The Old Barn sited on a car park
The Old Barn sited on a car park
A fine flint building
William Vine's mill
Site of Vines Mill, c1827
Detail of the barn

Children’s Hospital car park
Continuing up Clifton Hill, on your right-hand side, is the car park for the staff at the Children’s Hospital and there is this very ornate flint building which I walk past every morning on my way to work and I often wonder what exactly is stored in it.

Nobody really knows its origins
This old flint barn is a most extraordinary building. Nobody really knows the origins of it.

Probably connected to the windmill
It’s assumed that it was in some way connected with the old cottages which were the mill-workers cottages in Vine Place, which served the windmill, which was called Clifton Windmill, which was actually situated on the green common land that is in front of and now private gardens to Clifton Terrace.
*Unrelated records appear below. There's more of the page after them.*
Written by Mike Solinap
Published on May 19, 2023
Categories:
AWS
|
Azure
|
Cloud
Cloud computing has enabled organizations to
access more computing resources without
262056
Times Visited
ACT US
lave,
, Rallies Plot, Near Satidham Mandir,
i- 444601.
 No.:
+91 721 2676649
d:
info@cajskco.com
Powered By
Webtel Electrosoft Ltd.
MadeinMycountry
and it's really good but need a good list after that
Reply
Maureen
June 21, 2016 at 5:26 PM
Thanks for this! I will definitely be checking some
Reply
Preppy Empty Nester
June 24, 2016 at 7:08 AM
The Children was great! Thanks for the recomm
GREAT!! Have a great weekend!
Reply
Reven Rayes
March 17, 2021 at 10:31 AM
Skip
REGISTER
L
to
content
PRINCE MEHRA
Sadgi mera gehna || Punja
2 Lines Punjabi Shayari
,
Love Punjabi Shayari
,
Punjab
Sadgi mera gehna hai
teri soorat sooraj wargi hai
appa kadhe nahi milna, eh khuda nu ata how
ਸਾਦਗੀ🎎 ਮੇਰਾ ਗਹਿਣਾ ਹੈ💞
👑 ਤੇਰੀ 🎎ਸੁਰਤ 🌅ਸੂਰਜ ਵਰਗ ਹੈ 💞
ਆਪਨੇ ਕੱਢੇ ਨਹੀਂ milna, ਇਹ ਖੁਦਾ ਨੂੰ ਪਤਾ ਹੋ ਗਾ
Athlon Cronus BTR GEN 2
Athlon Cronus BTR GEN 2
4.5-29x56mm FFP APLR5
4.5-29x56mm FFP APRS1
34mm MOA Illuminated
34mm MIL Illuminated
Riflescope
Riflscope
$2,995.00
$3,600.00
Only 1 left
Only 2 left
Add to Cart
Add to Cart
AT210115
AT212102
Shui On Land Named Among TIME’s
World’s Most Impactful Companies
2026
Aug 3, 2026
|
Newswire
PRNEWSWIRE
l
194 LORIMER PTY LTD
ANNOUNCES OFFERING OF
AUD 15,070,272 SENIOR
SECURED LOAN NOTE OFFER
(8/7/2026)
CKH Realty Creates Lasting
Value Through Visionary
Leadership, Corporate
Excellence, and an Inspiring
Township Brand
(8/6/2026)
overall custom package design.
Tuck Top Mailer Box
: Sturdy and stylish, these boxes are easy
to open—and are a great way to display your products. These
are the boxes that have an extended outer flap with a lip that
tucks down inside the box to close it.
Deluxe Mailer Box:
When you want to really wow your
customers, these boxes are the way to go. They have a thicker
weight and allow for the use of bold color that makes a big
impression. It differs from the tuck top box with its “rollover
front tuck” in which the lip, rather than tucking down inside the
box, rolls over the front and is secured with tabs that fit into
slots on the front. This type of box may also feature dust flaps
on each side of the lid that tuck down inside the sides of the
Windmill moved to Albion Hill
And that windmill was taken down and moved from the Clifton area up to the top of Albion Hill and placed on the street that is now called Windmill Street at the top of Albion Hill and Elm Grove.

Comments about this page

  • It appears that it was built as the coach house of Aberdeen House / Lodge around 1850. A statue-maker by the name of Joseph Rogers Browne is said to have built Aberdeen House (on the corner of Powis Villas and Clifton Hill) for his own use. Later on he needed somewhere to store his carriages and so he erected a brick, flint and stucco building which gave room for two coaches and three horses. There was a separate room for the coachman and a hay loft. It seems that at this time was added what is known as Coade stone decoration. It later became a garage, then a store for the ambulances serving the old Royal Alexandra Children’s Hospital. In 2005 it was apparently granted listed status by English Heritage as a Grade II listed building. They described it as a “substantially intact and rare survival” with “polite architectural and sculptural features”.